Rares sont les Marocain(e)s à avoir atteint un tel niveau d’excellence. C’est dire que Hourya Benis Sinaceur a accompli un exploit en devenant Directrice de recherche émérite au CNRS (Centre National de la Recherche Scientifique), panthéon des grands scientifiques en France. Née à Casablanca pendant le Protectorat, la philosophe est devenue une référence d’histoire et de philosophie des mathématiques, de la logique modernes et contemporaines. Une spécialisation ténue qu’elle doit à une sensibilité précoce, tant pour les sciences que pour les lettres.
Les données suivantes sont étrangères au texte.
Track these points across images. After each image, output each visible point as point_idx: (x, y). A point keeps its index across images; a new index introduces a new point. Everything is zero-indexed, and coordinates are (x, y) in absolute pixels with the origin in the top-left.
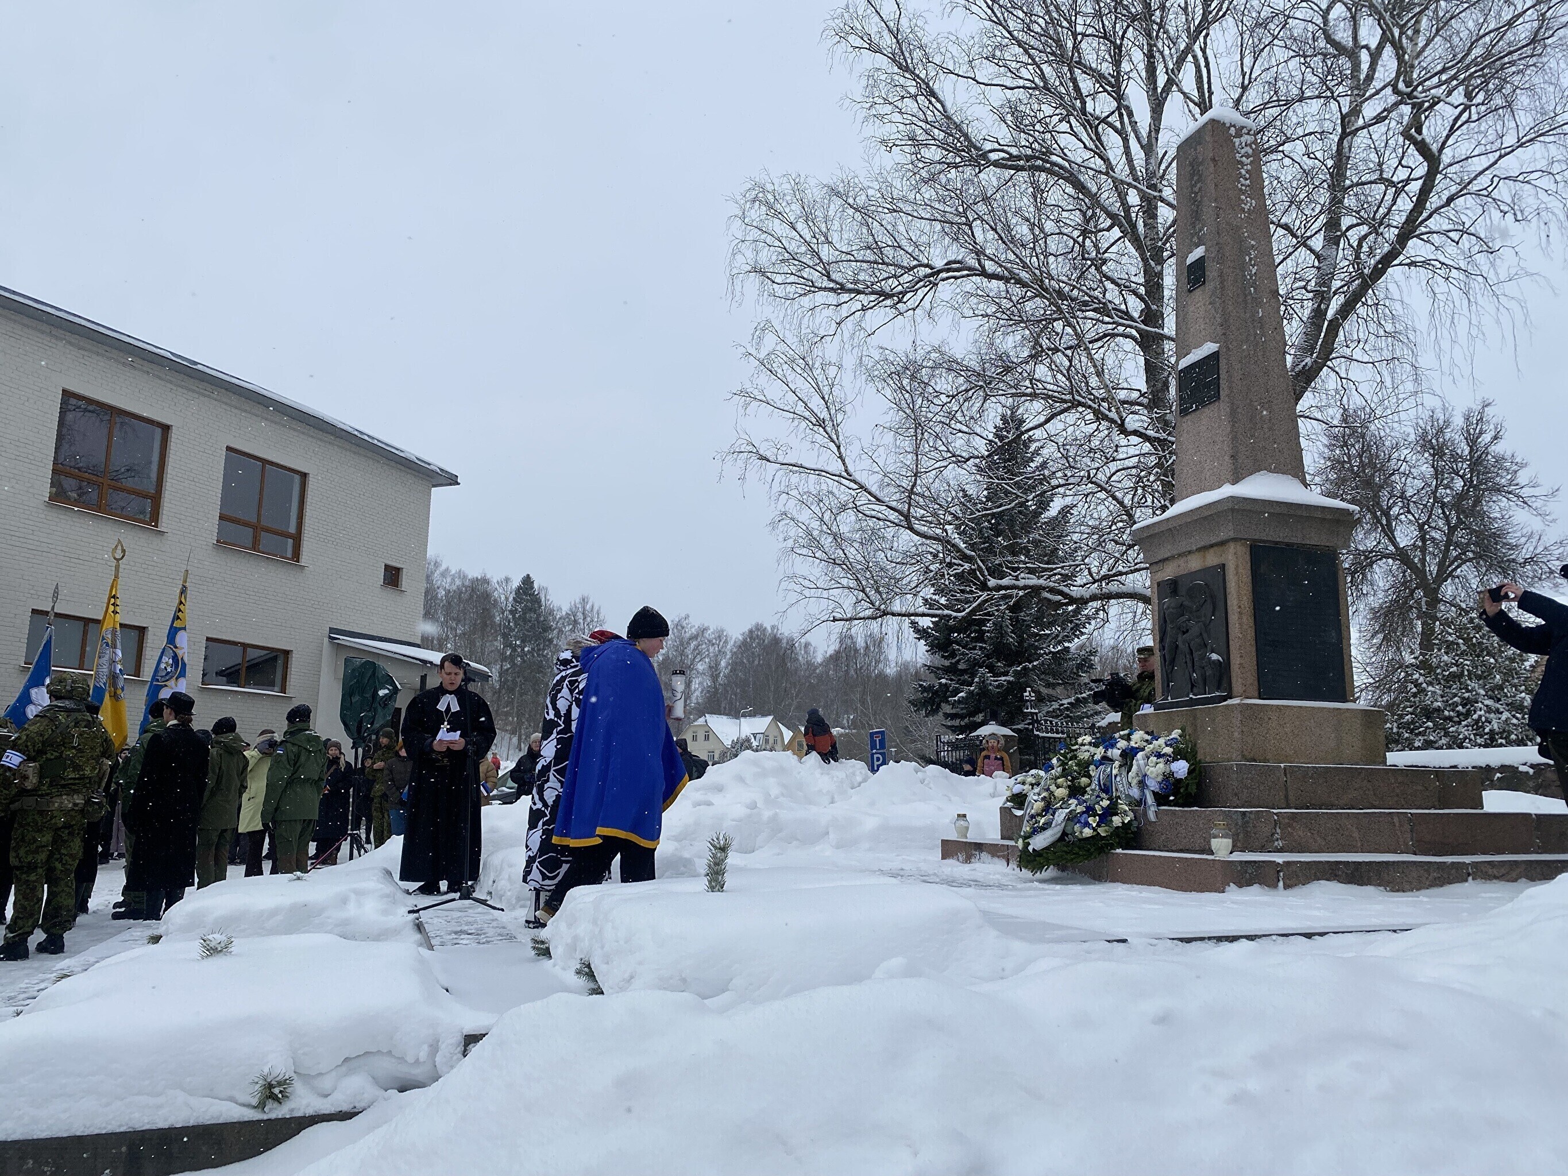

Dans cet entretien, la chercheuse raconte comment elle a su saisir sa chance depuis le Maroc, ses liens avec son pays et sa culture d’origine. Elle nous décrit aussi les mécanismes d’une pensée nourrie par de grands esprits, d’hier et d’aujourd’hui. Parcours de l’une des plus grandes scientifiques de sa génération, écrit en chiffres et en lettres….
Vous êtes née à Casablanca pendant le Protectorat, dans une famille aisée originaire de Fès. Pouvez-vous nous décrire davantage le milieu dans lequel vous avez grandi ?
Je suis née à Casablanca, mais Fès a beaucoup compté dans mon enfance, et même plus tard. J’y passais de nombreuses vacances chez mes grands parents et mes tantes. Ils avaient de grandes maisons traditionnelles avec fontaine intérieure, dans une cour centrale à ciel ouvert et riad attenant. La ville était alors connexe avec la campagne : je garde le goût du beurre frais, des rayons de miel, des figues livrées chaque matin, de l’huile d’olives fraichement pressées, des oranges vertes de l’été finissant. L’image de l’heure du thé à la menthe pris chaque jour à l’ombre du jasmin et des orangers s’est à jamais imprimée dans ma mémoire : un paradigme de bonheur simple et tranquille. J’ai la nostalgie de ce monde perdu pas seulement pour moi, mais pour la mémoire marocaine.
Vous dites de votre père, homme d’affaires casablancais, qu’il est le principal artisan de votre ouverture sur le monde, la culture et les arts. Pouvez-vous nous parler de lui…
Mon père était importateur d’articles prisés par la société marocaine : argenterie anglaise, soies et brocarts de Lyon, thés verts de Chine et du Japon, fromages de Hollande, etc. Je me souviens qu’il nous expliquait que chaque région du Maroc avait sa préférence pour une variété particulière de thé vert : ce n’est pas seulement la manière de faire mais aussi l’espèce de thé utilisé qui différait selon que l’on était Fassi, Soussi, Doukkali, ou autre. À la maison, soufflait de temps à autre un air de cosmopolitisme puisqu’à l’occasion nous recevions à déjeuner les relations d’affaires de mon père, des Japonais, des Chinois, Anglais, Italiens, Français, Polonais… Accueil de l’étranger, respect de l’autre, courtoisie, accord et confiance qui s’établissaient sans le véhicule d’une langue commune. Par ailleurs, j’ai reçu et assimilé, mimétiquement, les valeurs d’ouverture, de tolérance, de goût pour la culture et les arts, un sens éthique et esthétique de l’existence.